Page-level text extractions
·····

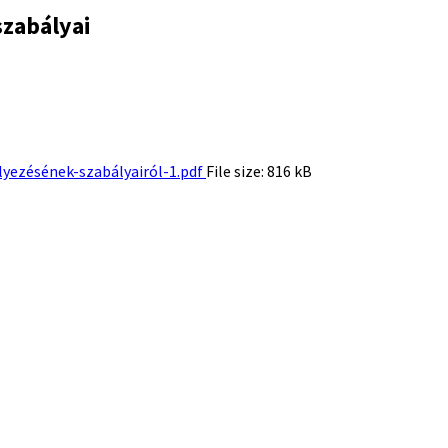
szabályai
ezésének-szabályairól-1.pdf
File size:
816 kB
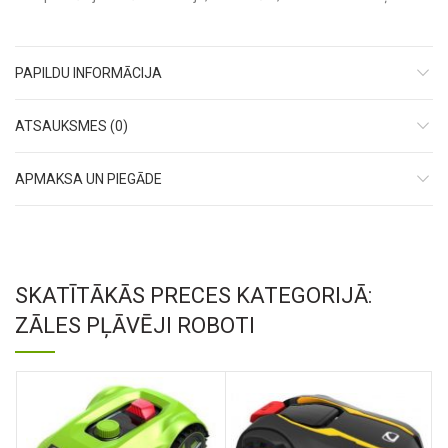
PAPILDU INFORMĀCIJA
ATSAUKSMES (0)
APMAKSA UN PIEGĀDE
SKATĪTĀKĀS PRECES KATEGORIJĀ:
ZĀLES PĻĀVĒJI ROBOTI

·····

▸ WHAT YOU HAVE TO DO: The records above are to be retyped exactly, with every picture left out.

▸ ANSWER SPACE:
szabályai
ezésének-szabályairól-1.pdf
File size:
816 kB
PAPILDU INFORMĀCIJA
ATSAUKSMES (0)
APMAKSA UN PIEGĀDE
SKATĪTĀKĀS PRECES KATEGORIJĀ:
ZĀLES PĻĀVĒJI ROBOTI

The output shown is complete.